A direção de arte e a direção de fotografia do filme trabalham de maneira exemplar em imprimir nesses espaços, especialmente a casa central onde tudo acontece, a sensação exata de palco de guerra. Os contrastes de luz e sombra e as simetrias que deixam, vez ou outra, o Rio de Janeiro aparecendo ao fundo são essenciais para a criação da sua atmosfera, onde os ambientes são, também, personagens. O maior destaque, contudo, vai para a trilha sonora composta por Tiago França, mais condizente com o título em inglês do filme “Carnival Is Over” (“Carnaval Acabou”), com batidas que remetem às músicas de escolas de samba cariocas, mas com um descompasso completamente desconcertante.
Existe uma cena em específico, uma panorâmica filmada no que parece ser apenas uma tomada, que é absolutamente exemplar. É uma cena de ação no meio de um filme majoritariamente dentro de um suspense cômico, a qual surpreende qualquer pessoa pela sua execução. A escolha pela música, pelo ângulo e pelo momento do filme em que a cena acontece evidencia um domínio muito interessante de Fernando Coimbra sobre seu filme. O diretor sabe exatamente o que busca provocar no espectador e o faz a partir de determinadas escolhas que são propositalmente conflitantes, o que torna o filme melhor e mais complexo.

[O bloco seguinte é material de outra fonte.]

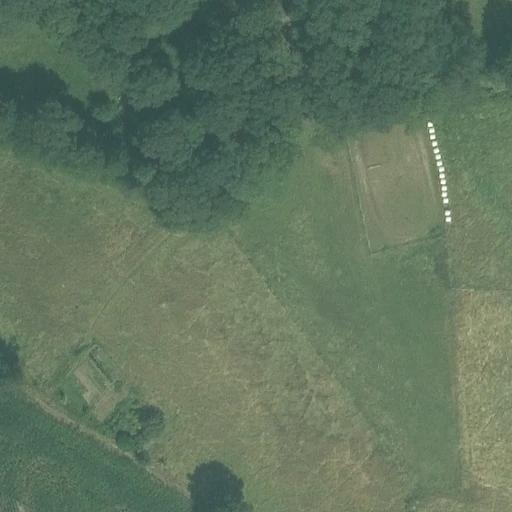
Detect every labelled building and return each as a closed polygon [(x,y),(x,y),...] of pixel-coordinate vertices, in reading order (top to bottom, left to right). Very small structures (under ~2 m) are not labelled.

Penso que, para todos que já assistiram à série do Globoplay, “Vale o Escrito”, famosa pela narração de Pedro Bial e pelas figuras ilustres da contravenção carioca, “Os Enforcados” é como se fosse a versão de cinema, sem necessariamente se enquadrar, ainda bem por isso!, na já desgastada fórmula “true crime.” E aos que estavam com saudades de um filme intrigante, com atuações memoráveis e um rigor técnico impassível, como “O Lobo Atrás da Porta”, o novo longa de Coimbra é uma versão mais amadurecida e ousada do seu trabalho anterior, sobre a qual é praticamente impossível se decepcionar.